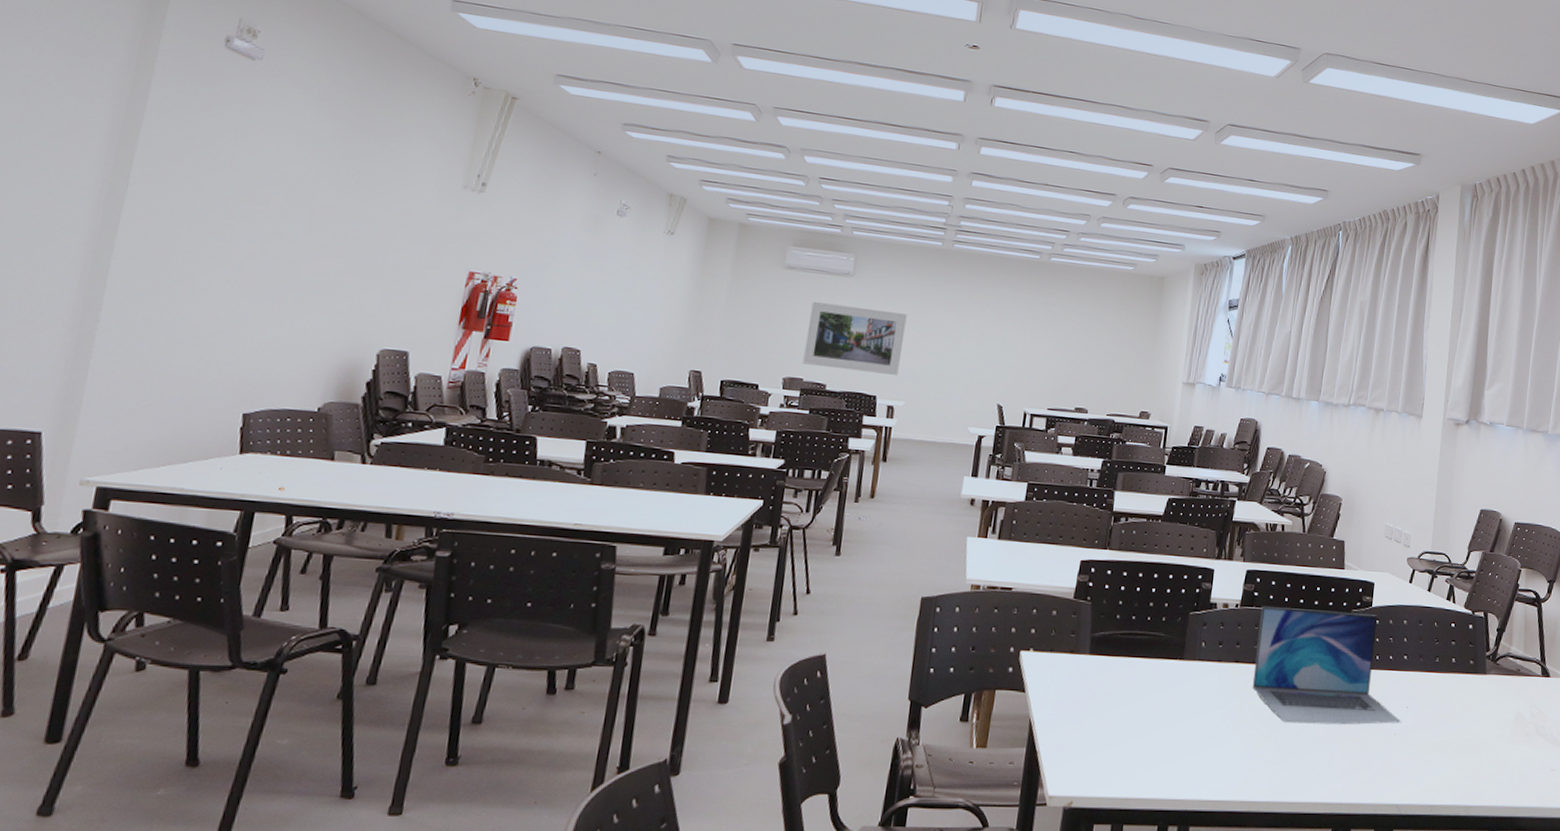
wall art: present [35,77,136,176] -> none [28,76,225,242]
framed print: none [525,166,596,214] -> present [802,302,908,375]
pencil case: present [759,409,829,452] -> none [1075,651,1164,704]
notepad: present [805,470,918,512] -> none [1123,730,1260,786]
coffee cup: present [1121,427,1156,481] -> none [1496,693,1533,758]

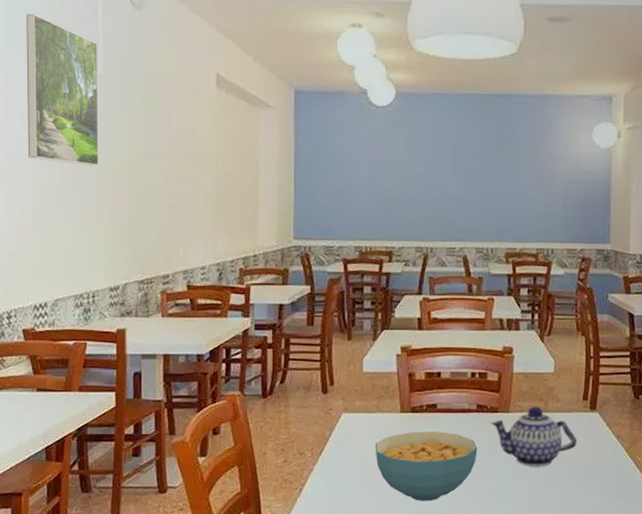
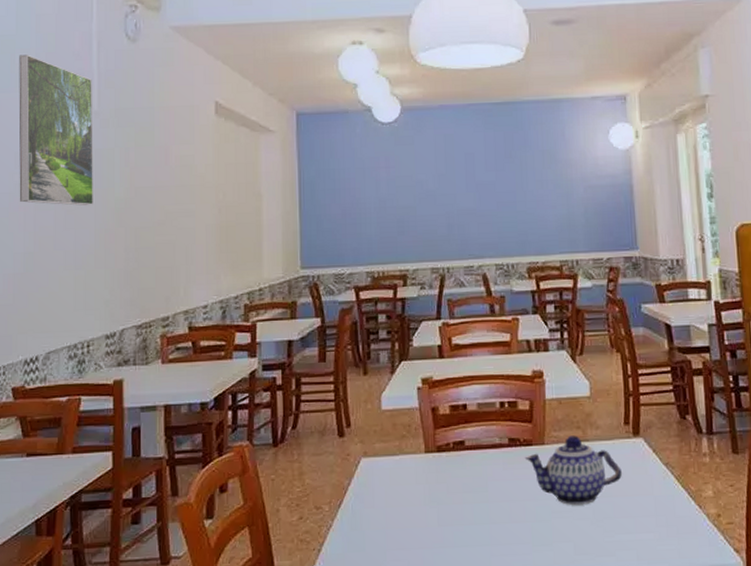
cereal bowl: present [375,431,478,501] -> none [399,472,513,555]

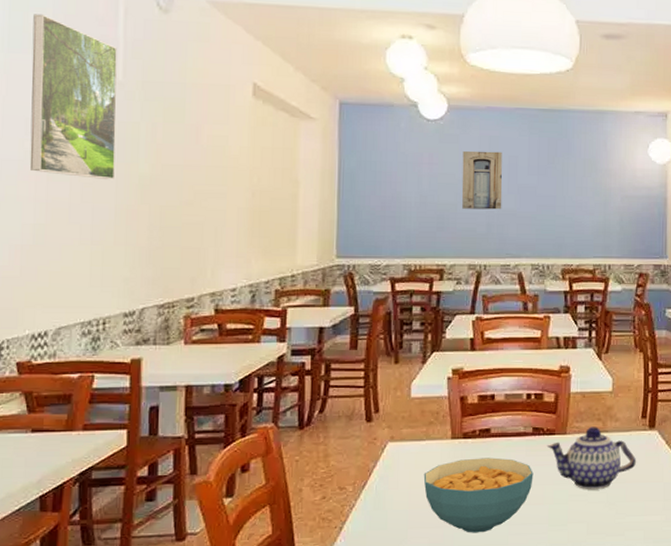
cereal bowl: none [399,472,513,555] -> present [423,457,534,533]
wall art: none [418,149,462,211] -> present [461,151,503,210]

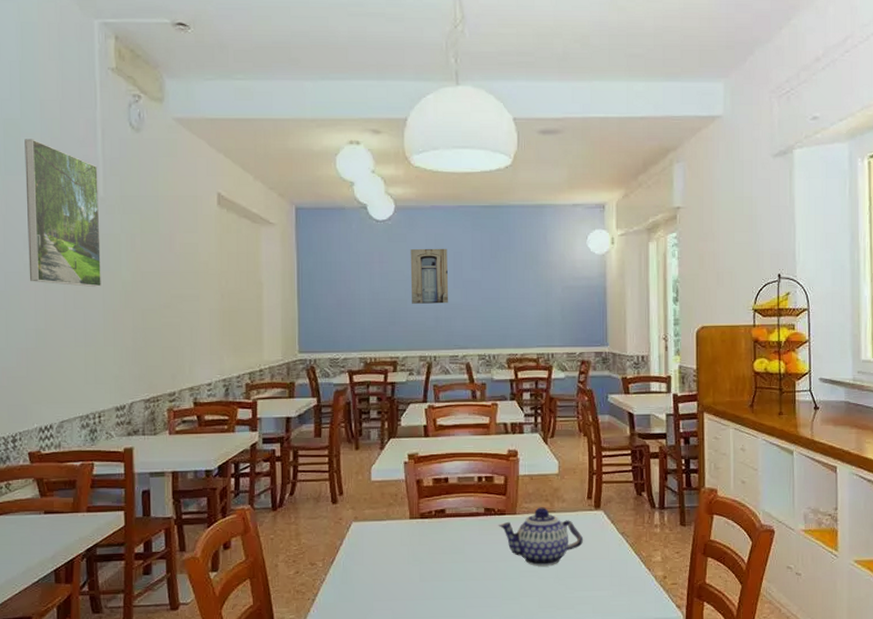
cereal bowl: present [423,457,534,533] -> none [385,536,487,606]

### Problem statement
Only the count is needed: the number of lines in the data that include the word "cereal".

### Exercise output
3